### Trecho do documento:

______________________________

Depois de ser escolhido como exemplo pela Organização Internacional do Trabalho (OIT), quando reduziu 81% a exploração do trabalho infantil de 2005 a 2013, de acordo com o Instituto Brasileiro de Geografia e Estatística (IBGE), o país se vê às voltas com o fantasma dessa prática a rondar os lares.
Para Valdete Severo, presidenta da Associação dos Juízes pela Democracia (AJD), o golpe de Estado de 2016 trouxe retrocessos para a fiscalização do mundo do trabalho. “O desmantelamento do Ministério do Trabalho e da estrutura que viabilizava a fiscalização, a prevenção e o combate ao trabalho infantil ou em condições análogas à de escravo torna mais fácil a exploração de crianças e de escravizados”, argumenta.

______________________________

### Material fornecido:

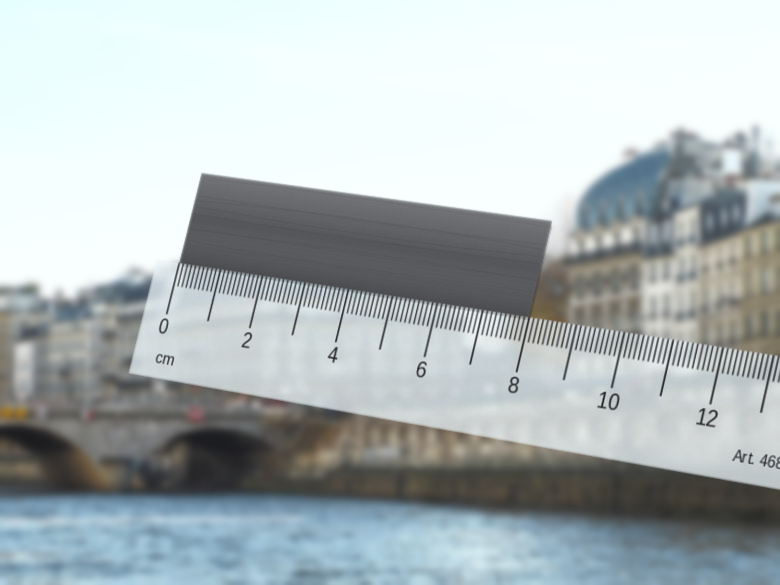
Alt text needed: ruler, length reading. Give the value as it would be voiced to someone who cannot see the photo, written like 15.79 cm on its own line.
8 cm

______________________________

### Aplique a leitura:
#1 Enumere todas as instituições citadas no trecho do documento, com seus nomes completos.
#2 De acordo com o trecho do documento, qual foi a redução da exploração do trabalho infantil no país de 2005 a 2013?
#3 Transcreva do trecho do documento a passagem que vai de "Depois de ser" até "rondar os lares.".

### Respostas por tarefa:
#1 Organização Internacional do Trabalho (OIT); Instituto Brasileiro de Geografia e Estatística (IBGE); Associação dos Juízes pela Democracia (AJD); Ministério do Trabalho.

#2 81%.

#3
Depois de ser escolhido como exemplo pela Organização Internacional do Trabalho (OIT), quando reduziu 81% a exploração do trabalho infantil de 2005 a 2013, de acordo com o Instituto Brasileiro de Geografia e Estatística (IBGE), o país se vê às voltas com o fantasma dessa prática a rondar os lares.